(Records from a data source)
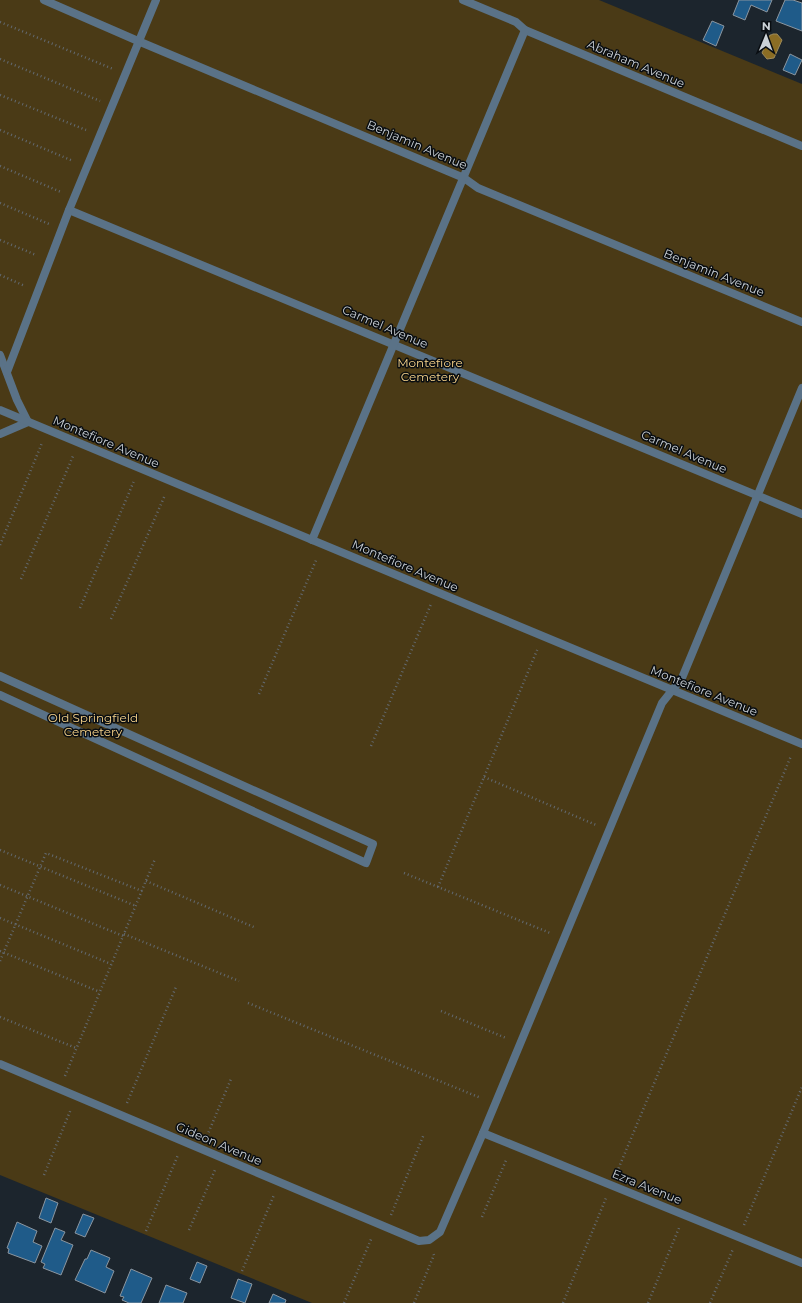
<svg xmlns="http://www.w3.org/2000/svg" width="802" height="1303" font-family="Montserrat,sans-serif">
  <rect width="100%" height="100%" fill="#1c252d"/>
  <path fill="#4a3a16" d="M 0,0 L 599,0 L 802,84 L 802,1303 L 312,1303 L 0,1175 Z"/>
  <path fill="#8b6d24" stroke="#9e8b5a" d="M 773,34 L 777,34 L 782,40 L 774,58 L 767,59 L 762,53 L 770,35 L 771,35 Z"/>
  <g fill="#1f5b89" stroke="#8b96a0">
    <path d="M 739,0 L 772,0 L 767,12 L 751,5 L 745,20 L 733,15 Z"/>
    <path d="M 785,0 L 793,0 L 802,3 L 802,31 L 776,21 Z"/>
    <path d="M 712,21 L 724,26 L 716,46 L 703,40 Z"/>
    <path d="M 790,54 L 802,60 L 795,75 L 783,70 Z"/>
    <path d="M 46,1198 L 58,1203 L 51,1223 L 39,1218 Z"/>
    <path d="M 83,1214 L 94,1218 L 85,1237 L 75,1233 Z"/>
    <path d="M 17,1222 L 37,1231 L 33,1242 L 42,1246 L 35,1263 L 8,1253 L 9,1249 L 7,1248 Z"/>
    <path d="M 55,1228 L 65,1232 L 61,1240 L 73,1245 L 61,1275 L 43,1268 L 45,1264 L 41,1262 Z"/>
    <path d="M 91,1250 L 110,1258 L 106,1267 L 114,1271 L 105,1293 L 75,1280 L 85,1259 L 87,1259 Z"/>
    <path d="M 197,1262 L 207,1266 L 200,1283 L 190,1279 Z"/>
    <path d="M 131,1269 L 152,1278 L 141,1303 L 129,1303 L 122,1300 L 124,1297 L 120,1296 Z"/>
    <path d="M 238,1279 L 252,1284 L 245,1303 L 231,1298 Z"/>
    <path d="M 166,1285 L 187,1293 L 183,1303 L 159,1303 Z"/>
    <path d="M 273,1294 L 286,1300 L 285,1303 L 269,1303 Z"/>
  </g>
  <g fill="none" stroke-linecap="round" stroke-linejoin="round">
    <g stroke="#636a71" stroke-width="2.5" stroke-dasharray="1 3" stroke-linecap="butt">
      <path d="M 0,22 L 113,69"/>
      <path d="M 0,59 L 100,101"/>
      <path d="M 0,95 L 86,130"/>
      <path d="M 0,130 L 73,161"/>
      <path d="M 0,166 L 61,192"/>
      <path d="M 0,203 L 49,224"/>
      <path d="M 0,240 L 36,255"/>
      <path d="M 0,275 L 25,286"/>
      <path d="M 0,545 L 42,443"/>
      <path d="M 21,579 L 73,456"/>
      <path d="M 80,608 L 134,481"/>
      <path d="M 111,619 L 165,495"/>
      <path d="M 259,694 L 317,558"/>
      <path d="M 371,746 L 431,604"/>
      <path d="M 484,777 L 596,825"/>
      <path d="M 0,850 L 136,906"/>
      <path d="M 404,873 L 550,933"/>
      <path d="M 146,881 L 256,928"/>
      <path d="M 0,885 L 123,936"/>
      <path d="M 438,887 L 538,648"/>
      <path d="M 0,918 L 111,964"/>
      <path d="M 124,934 L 239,981"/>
      <path d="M 0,951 L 100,992"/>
      <path d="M 0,961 L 46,853 L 142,891"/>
      <path d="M 248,1003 L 481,1098"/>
      <path d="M 441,1011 L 506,1038"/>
      <path d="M 0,1017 L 76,1048"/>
      <path d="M 65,1076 L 155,859"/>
      <path d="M 127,1103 L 176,987"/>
      <path d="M 207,1136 L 231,1079"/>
      <path d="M 617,1172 L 791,756"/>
      <path d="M 44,1175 L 71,1109"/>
      <path d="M 391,1215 L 424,1134"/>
      <path d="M 482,1217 L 507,1158"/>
      <path d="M 744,1225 L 802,1087"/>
      <path d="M 189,1230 L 215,1170"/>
      <path d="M 146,1231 L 178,1155"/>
      <path d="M 242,1271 L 274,1195"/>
      <path d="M 344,1303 L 372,1237"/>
      <path d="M 414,1303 L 434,1255 L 433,1252"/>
      <path d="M 563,1303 L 606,1198"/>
      <path d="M 648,1303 L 679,1228"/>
      <path d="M 710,1303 L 733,1249"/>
    </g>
    <g stroke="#5a7287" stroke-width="8">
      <path d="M 44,0 L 138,41 L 464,178 L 478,188 L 802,322"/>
      <path d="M 463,0 L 516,22 L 525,30 L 802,146"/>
      <path d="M 69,210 L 802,514"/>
      <path d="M 0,355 L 17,400 L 28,422 L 0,434"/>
      <path d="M 7,372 L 69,210 L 156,0"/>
      <path d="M 0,410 L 802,744"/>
      <path d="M 312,540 L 525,30"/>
      <path d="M 0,676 L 373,844 L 366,863 L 0,695"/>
      <path d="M 0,1064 L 419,1241 L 429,1240 L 440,1232 L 483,1133 L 662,703 L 682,678 L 802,388"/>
      <path d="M 483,1133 L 802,1263"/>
    </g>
  </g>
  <g text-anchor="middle" stroke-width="3" stroke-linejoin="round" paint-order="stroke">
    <g font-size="12" fill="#ccd2d7" stroke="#090d11">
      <text transform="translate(636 64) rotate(23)" y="4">Abraham Avenue</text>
      <text transform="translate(417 145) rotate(23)" y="4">Benjamin Avenue</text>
      <text transform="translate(714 273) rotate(22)" y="4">Benjamin Avenue</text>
      <text transform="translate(385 327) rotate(23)" y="4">Carmel Avenue</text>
      <text transform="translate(106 442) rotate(23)" y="4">Montefiore Avenue</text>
      <text transform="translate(684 452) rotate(23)" y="4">Carmel Avenue</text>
      <text transform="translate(405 566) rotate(23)" y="4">Montefiore Avenue</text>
      <text transform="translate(704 691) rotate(22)" y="4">Montefiore Avenue</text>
      <text transform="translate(219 1144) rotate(23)" y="4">Gideon Avenue</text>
      <text transform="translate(647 1187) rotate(22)" y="4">Ezra Avenue</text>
    </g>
    <g font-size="12" fill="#f9d58b" stroke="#090d11">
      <text x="430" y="367">Montefiore<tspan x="430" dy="14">Cemetery</tspan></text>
      <text x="93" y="722">Old Springfield<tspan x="93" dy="14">Cemetery</tspan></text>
    </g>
  </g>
  <g transform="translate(766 36) rotate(1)" stroke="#090d11" stroke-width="3" paint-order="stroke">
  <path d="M0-3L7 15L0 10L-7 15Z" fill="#ccd2d7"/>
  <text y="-6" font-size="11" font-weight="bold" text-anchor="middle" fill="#ccd2d7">N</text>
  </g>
</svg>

◆ **TASK PROMPT**
The answer must be a single number: how many lines of the data hold the word "linecap".

◆ **OUTPUT OF THE TASK**
2